Power Quality: Single Phasing in Equipment

Single phasing of a motor occurs when one of the phases of the motor fails, which causes voltage imbalance due to the remaining phases trying to deliver the full horsepower needed to function. The result of single phasing in a power system is most pronounced with three-phase induction motors. Most three-phase motors will continue to operate with power from only two phases, however, this will result in overheating and failure if not protected.

Most of the commonly used protective devices, such as conventional circuit breakers or thermal overload relays for motors, are not designed for detecting single phasing conditions. For lightly loaded three-phase motors, say 70% of normal full-load amperes, the phase current will increase by the square root of three under secondary single-phase conditions. This will result in a current draw of approximately 20% more than the nameplate full load current. If the overloads are sized at 125% of the motor nameplate, circulating currents can still damage the motor. Therefore, it is recommended that motor overload protection be based upon the actual running current of the motor under its given load, rather than the nameplate current rating. The most common fault on the utility system is a single phase-to-ground fault. It is over twice as likely to be a single-phase outage as a three-phase outage. Normal events are outages caused by weather conditions, third party contacts, utility equipment failure, etc.
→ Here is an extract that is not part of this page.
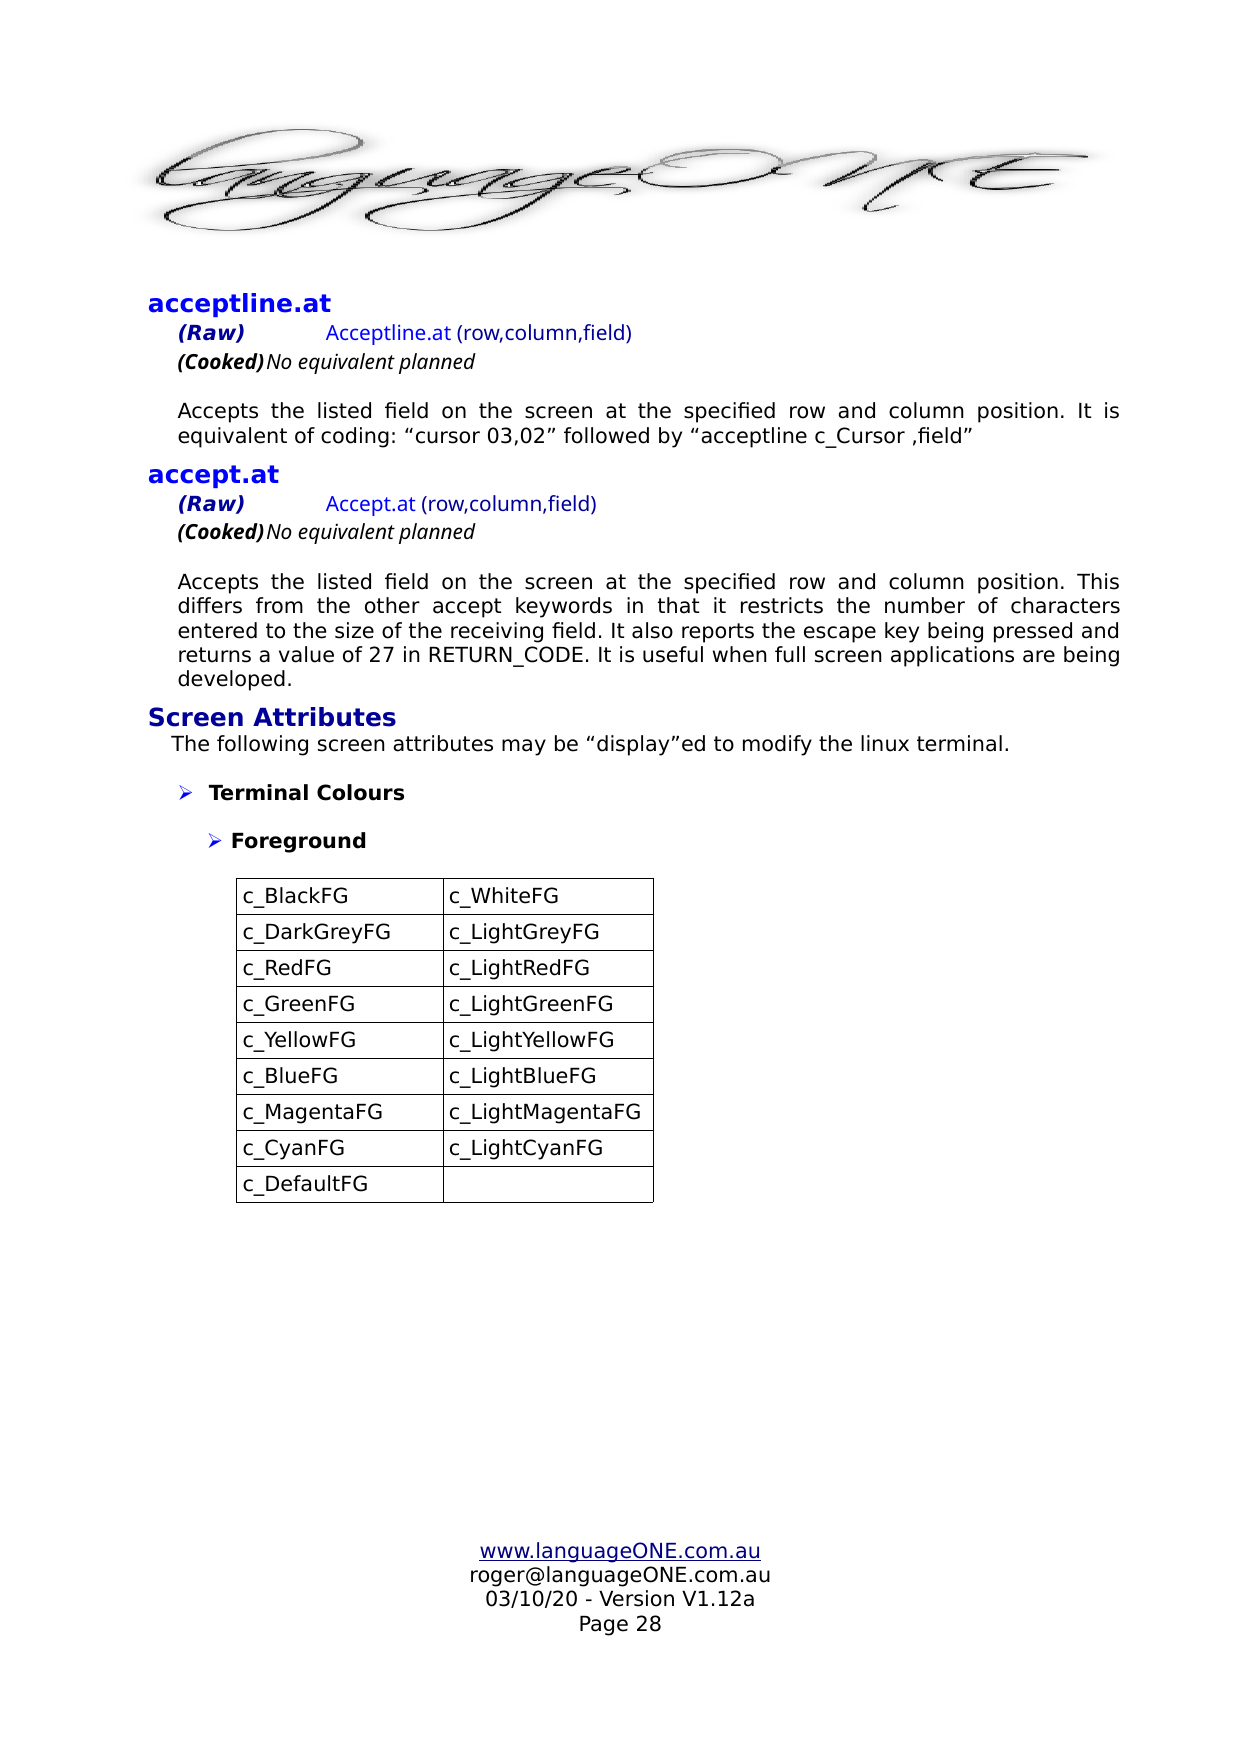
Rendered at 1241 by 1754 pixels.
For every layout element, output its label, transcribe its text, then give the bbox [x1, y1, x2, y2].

table_header c_BlackFG [237, 879, 443, 914]
text Accepts the listed field on the screen at the specified row and column position. This differs from the other accept keywords in that it restricts the number of characters entered to the size of the receiving field. It also reports the escape key being pressed and returns a value of 27 in RETURN_CODE. It is useful when full screen applications are being developed. [177, 570, 1122, 692]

In accordance with SWEPCO’s Terms and Conditions, it is a customer’s responsibility to protect their three-phase motors from single phasing.

Strategies to use to help protect your equipment

1. Install a circuit breaker with a built-in shunt trip overload relays that are adjustable to 125% of full load current with a time delay to allow for startup. This type of breaker is more expensive than a conventional overcurrent relay breaker. The most important application issue to keep in mind is the type of sensing used with the relay as both voltage and current sensing is offered. While voltage sensing is less expensive it is not as accurate because motor back-EMF (reverse current) can mask the loss of phase.
2. Install a phase failure relay with a motor controller or tie it in with the undervoltage trip of the breaker if the breaker has this extra cost option. This type of relay looks at phase sequence, unbalance and undervoltage. It is also the fastest trip but can cause nuisance tripping.
3. Use dual element fuses, which is the least expensive. The key element is proper sizing and two elements that allow for a time delay for start-up. The only disadvantage to this method is that there must be spare fuses. The built-in time delay allows for momentary sags in voltage while not causing nuisance tripping.
4. Specify a higher standard motor that has a much higher heat resistance and better insulation since a major cause of motor failure is overheating the insulation. Therefore, improving the insulation value lengthens the time before failure. The simplest improvement is to specify a service factor of 1.15 instead of 1.0. Instead of the typical class B insulation, use a higher rating. These are extra cost options as well.

Some customers use an inexpensive solution, commonly referred generically as a “motor saver.” Typically, this inexpensive solution leads to nuisance tripping caused by normal utility events, not just lost of phase conditions. So, as you look for ways to help reduce single phasing with equipment, consider some of the strategies mentioned above for your operations.